Saved entries:
•••

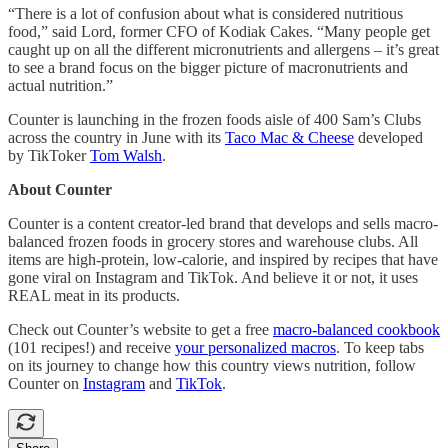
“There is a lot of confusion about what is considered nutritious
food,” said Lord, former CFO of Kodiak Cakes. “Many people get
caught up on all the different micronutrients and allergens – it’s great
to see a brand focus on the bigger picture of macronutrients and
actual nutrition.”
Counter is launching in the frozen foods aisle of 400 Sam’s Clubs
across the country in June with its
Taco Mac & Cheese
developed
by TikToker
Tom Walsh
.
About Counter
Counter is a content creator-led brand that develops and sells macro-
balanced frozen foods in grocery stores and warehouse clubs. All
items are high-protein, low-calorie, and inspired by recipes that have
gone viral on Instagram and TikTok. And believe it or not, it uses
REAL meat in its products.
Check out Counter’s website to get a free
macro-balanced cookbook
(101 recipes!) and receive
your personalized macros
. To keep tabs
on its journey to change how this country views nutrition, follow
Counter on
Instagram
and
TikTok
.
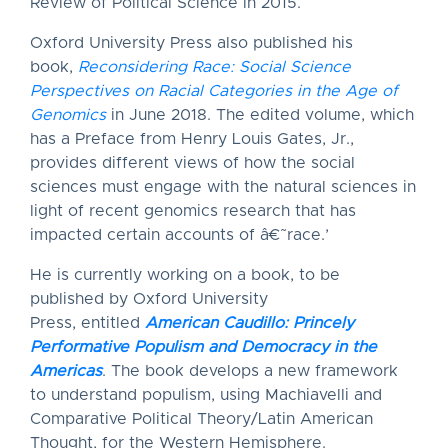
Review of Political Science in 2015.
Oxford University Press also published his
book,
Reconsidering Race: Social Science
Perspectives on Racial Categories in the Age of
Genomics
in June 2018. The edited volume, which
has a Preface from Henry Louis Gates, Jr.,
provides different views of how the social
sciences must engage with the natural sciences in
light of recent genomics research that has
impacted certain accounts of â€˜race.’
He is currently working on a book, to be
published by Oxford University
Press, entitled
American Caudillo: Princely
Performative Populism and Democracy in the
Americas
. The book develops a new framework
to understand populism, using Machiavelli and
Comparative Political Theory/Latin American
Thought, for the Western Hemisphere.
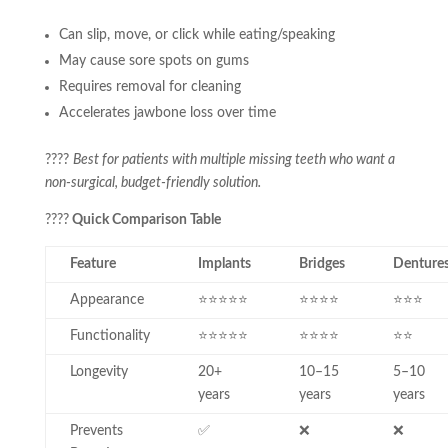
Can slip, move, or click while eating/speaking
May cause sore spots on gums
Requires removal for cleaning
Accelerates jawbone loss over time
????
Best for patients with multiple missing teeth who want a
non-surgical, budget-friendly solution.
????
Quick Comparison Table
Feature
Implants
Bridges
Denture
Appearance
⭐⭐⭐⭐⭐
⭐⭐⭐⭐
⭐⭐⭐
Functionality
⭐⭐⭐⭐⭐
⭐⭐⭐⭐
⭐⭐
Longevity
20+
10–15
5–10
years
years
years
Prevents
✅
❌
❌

•••

> _Task to carry out_: Copy out every line of the data where the word "June" occurs.

> _Answer to this exercise_:
across the country in June with its
in June 2018. The edited volume, which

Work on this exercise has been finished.